Interpretive Summary: Environmental impacts of eco-nutrition swine feeding programs in spatially explicit geographic regions of the United States
By: Gerald C Shurson, Rylie E O Pelton, Zhaohui Yang, Pedro E Urriola, Jennifer Schmitt
Very few studies have been conducted to determine the differences in environmental impacts based on the diet composition of growing-finishing swine feeding programs across major pork production regions in the United States. Therefore, the objective of this study was to determine and compare greenhouse gas (GHG) emissions, water consumption, land use, as well as nitrogen (N), phosphorus (P), and carbon (C) balance of five diet formulation strategies and feeding programs for growing-finishing pigs (25–130 kg body weight) in the three spatially explicit U.S. pork production regions. The corn dried distillers grains with solubles (DDGS), food waste (FW), and low protein-synthetic amino acid (SAA) diets had less estimated N and P excretion compared with corn-soybean meal (CSBM) diets, and the addition of phytase (PHY) to CSBM diets resulted in the greatest reduction in P excretion among feeding programs.
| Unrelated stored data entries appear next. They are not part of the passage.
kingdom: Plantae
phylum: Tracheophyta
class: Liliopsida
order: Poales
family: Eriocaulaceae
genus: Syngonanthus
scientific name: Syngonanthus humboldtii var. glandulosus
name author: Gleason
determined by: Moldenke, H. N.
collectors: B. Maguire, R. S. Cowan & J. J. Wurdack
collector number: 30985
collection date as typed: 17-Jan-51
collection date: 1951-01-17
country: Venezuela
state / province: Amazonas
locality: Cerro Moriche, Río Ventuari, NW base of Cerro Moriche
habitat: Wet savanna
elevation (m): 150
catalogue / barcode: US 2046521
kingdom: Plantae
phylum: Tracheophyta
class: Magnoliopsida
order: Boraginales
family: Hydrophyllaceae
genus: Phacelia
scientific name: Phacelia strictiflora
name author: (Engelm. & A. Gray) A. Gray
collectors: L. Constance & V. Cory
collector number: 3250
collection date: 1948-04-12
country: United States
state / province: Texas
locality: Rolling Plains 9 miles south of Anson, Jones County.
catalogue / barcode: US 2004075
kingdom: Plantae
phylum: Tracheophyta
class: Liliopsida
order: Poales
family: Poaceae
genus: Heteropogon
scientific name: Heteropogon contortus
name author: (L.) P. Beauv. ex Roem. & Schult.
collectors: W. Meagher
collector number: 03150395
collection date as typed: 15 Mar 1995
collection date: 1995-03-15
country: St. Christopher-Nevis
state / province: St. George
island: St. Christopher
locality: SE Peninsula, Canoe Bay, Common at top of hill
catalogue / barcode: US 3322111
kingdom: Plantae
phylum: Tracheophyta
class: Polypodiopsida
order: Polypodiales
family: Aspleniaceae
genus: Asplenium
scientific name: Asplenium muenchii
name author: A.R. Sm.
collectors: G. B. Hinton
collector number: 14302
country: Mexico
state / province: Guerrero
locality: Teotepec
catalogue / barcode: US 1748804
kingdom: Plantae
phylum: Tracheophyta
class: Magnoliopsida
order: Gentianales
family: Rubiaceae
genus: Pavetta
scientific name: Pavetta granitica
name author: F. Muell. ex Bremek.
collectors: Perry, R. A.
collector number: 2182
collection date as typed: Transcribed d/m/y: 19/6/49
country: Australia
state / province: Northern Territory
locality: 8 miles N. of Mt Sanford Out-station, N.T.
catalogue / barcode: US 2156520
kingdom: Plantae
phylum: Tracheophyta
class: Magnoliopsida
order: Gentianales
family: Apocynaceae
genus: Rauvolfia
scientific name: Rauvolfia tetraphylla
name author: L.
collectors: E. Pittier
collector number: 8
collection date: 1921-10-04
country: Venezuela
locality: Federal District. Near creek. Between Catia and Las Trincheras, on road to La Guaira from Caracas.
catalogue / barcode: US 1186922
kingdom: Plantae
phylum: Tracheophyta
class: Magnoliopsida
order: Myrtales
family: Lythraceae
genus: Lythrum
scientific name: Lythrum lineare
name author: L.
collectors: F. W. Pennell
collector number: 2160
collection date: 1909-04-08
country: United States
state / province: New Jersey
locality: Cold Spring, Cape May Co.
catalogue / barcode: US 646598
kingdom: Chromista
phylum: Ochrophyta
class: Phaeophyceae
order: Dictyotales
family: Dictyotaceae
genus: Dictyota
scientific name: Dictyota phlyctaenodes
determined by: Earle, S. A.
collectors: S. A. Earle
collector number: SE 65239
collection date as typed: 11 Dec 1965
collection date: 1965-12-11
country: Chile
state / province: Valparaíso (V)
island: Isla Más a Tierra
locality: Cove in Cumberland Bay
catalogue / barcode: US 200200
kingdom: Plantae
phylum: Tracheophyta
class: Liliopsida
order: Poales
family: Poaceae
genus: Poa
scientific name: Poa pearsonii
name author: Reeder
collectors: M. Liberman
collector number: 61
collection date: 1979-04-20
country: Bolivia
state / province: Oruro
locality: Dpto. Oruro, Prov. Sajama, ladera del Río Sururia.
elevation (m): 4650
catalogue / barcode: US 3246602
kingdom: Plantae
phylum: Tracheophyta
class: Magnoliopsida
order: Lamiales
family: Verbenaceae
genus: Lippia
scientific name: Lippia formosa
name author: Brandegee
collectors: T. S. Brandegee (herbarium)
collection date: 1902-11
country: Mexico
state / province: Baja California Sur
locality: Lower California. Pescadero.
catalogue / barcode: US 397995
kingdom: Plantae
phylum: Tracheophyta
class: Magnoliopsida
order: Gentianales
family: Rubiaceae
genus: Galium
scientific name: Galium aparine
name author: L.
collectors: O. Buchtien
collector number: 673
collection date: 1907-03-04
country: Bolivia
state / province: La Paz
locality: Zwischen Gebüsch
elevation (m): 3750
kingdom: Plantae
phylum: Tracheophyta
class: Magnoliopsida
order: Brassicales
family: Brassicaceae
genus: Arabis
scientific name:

Adding FW to diets resulted in the least overall greenhouse gas emissions, water consumption, and land use compared with all other feeding programs, and land use was less for the DDGS and SAA feeding programs than CSBM and PHY feeding programs. The Midwest had the least GHG emissions and land use impact compared with other regions, while the Southwest region had the greatest water consumption associated with feeding programs.